The proposal to build 100 new homes on land to the north of Upper Chapel in Launceston was today rejected unanimously by Cornwall Council's strategic planning committee. My hope is that the applicants accept their defeat and don't press on with an appeal that affronts local wishes and local democracy.

My huge thanks to all the councillors on the committee who voted against the plans in spite of an officer recommendation to approve. Particular thanks to Bernie Ellis and Andrew Long for proposing and seconding the rejection.

Thanks also to the public speakers - Dave Gordon and Graham Facks-Martin from the town council, Terry Jones from St Thomas parish council and local resident Beryl Parish. All made a very eloquent case against the plan, as did my colleague Adam Paynter.

This is what I said to the committee:
"I would like to thank those members who attended the site visit and packed public meeting on this proposal.

Those who attended would have noted that no-one spoke in favour of the application. Indeed, I have spoken to hundreds of local people about this scheme and not found a single person who supports it.

I chaired the town framework process which you have been told about. We rejected the idea of any development in this area and I believe that you should reject this application on the same basis.

That basis is the certain detrimental effect on local highways and increased traffic congestion.

There are two principle access routes to this site. One is along Meadowside which is a quiet estate. Unfortunately, the junction at the end of that estate at Western Terrace is a very difficult, many would say dangerous, junction and most local residents choose not to use it wherever possible.

The other route - that chosen by most drivers - is through Moorland Road and St Johns Road. This has a narrow, traffic light controlled, junction at the end but to get there you have to go down a very narrow and windy estate road. This route is further complicated by having a primary school and police station part way along.

At peak times - during the morning and afternoon school rushes - this route is practically impassable. Despite many attempts over the years, it has proved impossible to cut the number of cars here and we usually see cars double or triple parked or parked on pavements. I do not believe that it is possible to fit a single extra car down this road at peak times and this proposal will produce such traffic demand.

Whilst the Police Station does not usually create too many additional cars, it should be noted that this is the only custody suite in North Cornwall. As such, there are times when there are considerable numbers of additional cars associated with the station - far in excess of the capacity of the station car parks. This leads to many extra cars parked in Moorland or St Johns roads at unpredictable times.

I believe the highways officer has not properly considered the congestion aspect in any sort of detail. I regret that as I believe that this is a significant planning reason for refusal and is the principle concern of local people.

I would further argue that the likely impact on many other local roads has not been properly considered. When they cannot get down Moorland Road, many drivers use Carboth Lane or St Catherine’s Hill for access and the likely impact of additional traffic, however few, on these roads will create additional congestion.

There is some discussion within the report about the introduction of traffic calming measures along Moorland and St Johns Roads in order to provide greater safety for those using the school. I do not believe that speeding is a significant issue in this area and the proposal to add traffic humps or chicanes will create far more problems, rather than fewer.

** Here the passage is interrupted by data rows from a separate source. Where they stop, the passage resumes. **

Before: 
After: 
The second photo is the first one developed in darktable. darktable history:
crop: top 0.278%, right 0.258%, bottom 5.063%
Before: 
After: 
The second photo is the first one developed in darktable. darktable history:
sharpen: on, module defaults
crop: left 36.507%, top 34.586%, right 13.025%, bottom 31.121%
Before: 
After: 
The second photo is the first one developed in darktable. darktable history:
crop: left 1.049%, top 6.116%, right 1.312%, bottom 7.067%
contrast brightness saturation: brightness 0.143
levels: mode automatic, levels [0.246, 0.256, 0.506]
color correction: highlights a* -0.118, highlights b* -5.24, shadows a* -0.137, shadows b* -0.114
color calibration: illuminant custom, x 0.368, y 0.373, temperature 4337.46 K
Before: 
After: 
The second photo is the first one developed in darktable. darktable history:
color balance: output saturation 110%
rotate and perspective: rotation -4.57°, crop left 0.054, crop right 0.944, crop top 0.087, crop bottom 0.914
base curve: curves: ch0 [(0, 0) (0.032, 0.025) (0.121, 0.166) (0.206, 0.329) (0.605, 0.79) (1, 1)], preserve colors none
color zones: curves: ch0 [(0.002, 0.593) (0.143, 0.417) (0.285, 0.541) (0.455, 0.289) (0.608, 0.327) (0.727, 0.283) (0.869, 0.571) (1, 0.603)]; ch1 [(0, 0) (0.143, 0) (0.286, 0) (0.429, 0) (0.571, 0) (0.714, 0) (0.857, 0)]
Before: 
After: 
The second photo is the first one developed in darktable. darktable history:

Finally, there is the risk to our town bus route. This is a vital local service which runs via Moorland and St Johns Roads. This service already suffers as a result of the congestion on Moorland Road in particular. The bus often has to mount the pavement to get through and there are times when it simply cannot get through at all. The additional traffic that will be generated by the scheme will only add to the congestion in Moorland and St Johns Road and create even more of a risk that the town bus service will be withdrawn completely. Any humps would simply make matters even worse.

This leads to a question over sustainability. The proposal notes that cycling in this area is difficult due to topography and so no cycle route is proposed. For the same reasons, walking is difficult. With the additional risk to the town bus route caused by this development, this can be seen as an island development which lacks the sustainability criteria that we seek.

So on the basis of the huge existing congestion issues and the likelihood that this application will make matters far worse, I believe that it should be refused."

4 comments:

R OB said...

Well done!

R OB said...

Well done!

Bryan Gynn said...

I would think that the whole of Launceston can say thank you to yourself and all the speakers who as you say, spoke so eloquently to reinforce local concerns to County Councillors who listen. I believe one County Councillor even revisited the school for a second time due to his concern after the site visit.

Regards Bryan Gynn.

Kerran Parish said...

I was so pleased to hear that the development was rejected unanimously my Cornwall Council. I really think that the strength of feeling within the community was listened to. Thank you Alex and Adam for the support that you have given to the residents during this process. Well done to all of the speakers, who spoke so well (Well done Mum!)I concur and hope that Hallam developments do not appeal.